Japan | Waarom smallcaps hier nu meer bieden dan bluechips
De Japanse beursindices Nikkei 225 en Topix zijn dit jaar met ruim 20% gestegen. Mogelijk wordt de Prime 150 over enkele jaren in één adem met dit tweetal genoemd. De index die maandag werd gelanceerd, wordt gevormd door de grootste en bekendste beursgenoteerde bedrijven uit het land. Voorbeelden van dergelijke bedrijven zijn Nintendo, Sony, Hitachi, Toyota en Nissan.
De introductie van de Prime 150 is een nieuw voorbeeld van de wijze waarop Japan Exchange Group de aandelenmarkt aantrekkelijker maakt voor met name buitenlandse beleggers.
Omgaan met bedrijfskapitaal
Eerder dit jaar riep het beursplatform ondernemingen al op om slimmer met bedrijfskapitaal om te springen. Die oproep was met name gericht aan bedrijven waarvan de beurswaarde lager ligt dan de boekwaarde. De boekwaarde is het bedrag waarvoor alle bezittingen van een bedrijf – zoals fabrieken, voorwaarden en de kaspositie – op de balans staan.
In het verleden was het niet ongebruikelijk dat een onderneming op de beurs minder waard was dan de bezittingen. De strategie van de legendarische waardebelegger Benjamin Graham was bijvoorbeeld al ingestoken op het kopen van sterk ondergewaardeerde maar toch goed lopende bedrijven, om vervolgens geduldig te wachten tot de beurskoers een betere weerspiegeling was van de werkelijke waarde.
In de westerse wereld is het tegenwoordig echter heel lastig om dit soort ondernemingen te vinden. De gemiddelde verhouding tussen beurs- en boekwaarde van de MSCI World Index ligt bijvoorbeeld op 2,82. Dat beeld is in Japan echter behoorlijk anders. Volgens het Britse fondsenhuis Schroders wordt maar liefst 53,2% van alle aandelen in de Topix verhandeld voor minder dan de boekwaarde.
Verandering
Als het aan de Japan Exchange Group ligt, komt daar dus snel verandering in. Het beursplatform riep bedrijven op om meer te investeren in onderzoek en ontwikkeling, de bouw van nieuwe productiefaciliteiten of om meer geld te delen met de aandeelhouders.
Voor dat laatste is vaak meer dan genoeg ruimte. Meer dan de helft van de ondernemingen op de Japanse beurs heeft meer kasgeld dan schulden. Zowel in Europa als in de Verenigde Staten is dat bij minder dan 20% van de ondernemingen het geval.
De koersreactie als een bedrijf dergelijke maatregelen aankondigt, liegt er bovendien niet om. Horlogefabrikant Citizen Watch Co zag de koers bijvoorbeeld binnen een maand met ruim 30% opveren, nadat de onderneming plannen had ontvouwd om 25,6% van de eigen aandelen in te kopen.
Nog meer koopredenen
Er zijn overigens meer redenen om Japanse aandelen een wat grotere plaats in de portefeuille te geven. De waardering is bijvoorbeeld aantrekkelijk. Dat geldt niet alleen voor de verhouding tussen koers en boekwaarde, maar ook voor de winst. Japanse aandelen worden verhandeld voor net iets minder dan 14 maal de verwachte winst. Voor de MSCI World Index is dat 16,2.
Daar komt bij dat Japan pas laat de covid-maatregelen heeft opgeschort, zodat het bedrijfsleven nu de wind in de rug heeft van de economische inhaalslag.
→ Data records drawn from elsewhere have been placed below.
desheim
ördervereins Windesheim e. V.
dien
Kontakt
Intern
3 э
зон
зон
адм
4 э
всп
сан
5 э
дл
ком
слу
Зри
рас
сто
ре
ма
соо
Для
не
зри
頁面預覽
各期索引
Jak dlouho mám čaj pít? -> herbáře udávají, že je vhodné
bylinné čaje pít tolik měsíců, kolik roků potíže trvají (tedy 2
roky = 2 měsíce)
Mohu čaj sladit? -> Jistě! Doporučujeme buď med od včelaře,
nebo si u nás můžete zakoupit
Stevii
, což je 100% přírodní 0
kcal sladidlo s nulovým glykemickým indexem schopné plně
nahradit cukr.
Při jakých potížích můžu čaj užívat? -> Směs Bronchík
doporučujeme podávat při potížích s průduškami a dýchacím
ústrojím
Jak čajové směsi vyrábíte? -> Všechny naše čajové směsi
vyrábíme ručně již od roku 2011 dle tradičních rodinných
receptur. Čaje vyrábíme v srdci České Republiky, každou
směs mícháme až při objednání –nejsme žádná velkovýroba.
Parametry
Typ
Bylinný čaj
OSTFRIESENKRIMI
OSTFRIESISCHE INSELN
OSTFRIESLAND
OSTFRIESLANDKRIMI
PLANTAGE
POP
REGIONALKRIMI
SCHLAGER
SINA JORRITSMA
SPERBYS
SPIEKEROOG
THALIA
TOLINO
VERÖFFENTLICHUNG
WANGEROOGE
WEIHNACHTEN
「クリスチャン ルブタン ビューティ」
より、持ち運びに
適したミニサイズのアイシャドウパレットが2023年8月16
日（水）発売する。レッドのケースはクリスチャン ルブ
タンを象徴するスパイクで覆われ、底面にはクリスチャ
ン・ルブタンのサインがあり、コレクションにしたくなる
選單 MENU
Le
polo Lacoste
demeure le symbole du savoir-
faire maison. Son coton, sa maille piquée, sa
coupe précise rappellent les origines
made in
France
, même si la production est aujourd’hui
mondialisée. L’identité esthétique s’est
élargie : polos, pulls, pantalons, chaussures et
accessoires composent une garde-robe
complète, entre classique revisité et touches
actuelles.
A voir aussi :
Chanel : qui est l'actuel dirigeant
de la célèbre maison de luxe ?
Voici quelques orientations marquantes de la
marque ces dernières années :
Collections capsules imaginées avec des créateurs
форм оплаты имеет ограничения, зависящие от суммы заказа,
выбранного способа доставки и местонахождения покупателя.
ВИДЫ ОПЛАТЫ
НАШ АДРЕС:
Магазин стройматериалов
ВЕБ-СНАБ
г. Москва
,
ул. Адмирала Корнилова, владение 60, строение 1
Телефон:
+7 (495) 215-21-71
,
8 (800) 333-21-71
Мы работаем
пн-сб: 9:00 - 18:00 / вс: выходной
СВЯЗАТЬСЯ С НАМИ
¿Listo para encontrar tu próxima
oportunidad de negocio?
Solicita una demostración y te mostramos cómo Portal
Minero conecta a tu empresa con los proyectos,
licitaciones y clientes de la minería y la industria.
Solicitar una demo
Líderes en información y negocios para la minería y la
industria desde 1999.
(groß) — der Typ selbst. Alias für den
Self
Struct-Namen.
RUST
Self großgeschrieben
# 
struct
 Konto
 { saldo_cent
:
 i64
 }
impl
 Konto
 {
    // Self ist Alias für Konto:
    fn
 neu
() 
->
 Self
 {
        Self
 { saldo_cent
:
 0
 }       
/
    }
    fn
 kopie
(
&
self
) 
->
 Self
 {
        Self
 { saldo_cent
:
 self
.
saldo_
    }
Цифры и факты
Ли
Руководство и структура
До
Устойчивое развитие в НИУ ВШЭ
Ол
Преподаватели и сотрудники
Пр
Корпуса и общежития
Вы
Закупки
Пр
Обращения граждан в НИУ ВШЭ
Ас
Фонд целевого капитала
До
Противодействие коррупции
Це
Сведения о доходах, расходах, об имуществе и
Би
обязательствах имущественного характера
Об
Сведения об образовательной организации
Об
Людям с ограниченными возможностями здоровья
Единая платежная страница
Het zijn overigens vooral de kleinere, lokale ondernemingen die hiervan profiteren. In dit marktsegment zijn bovendien relatief heel veel bedrijven te vinden met een lage boekwaarde.
Beleggers die het valutarisico voor lief nemen, doen er dan ook verstandig aan om verder te kijken dan de grote exportbedrijven en eens te kijken welke Japanse smallcap-aandelen er in het schap liggen bij de eigen bank of broker (of bij een beleggingsfonds).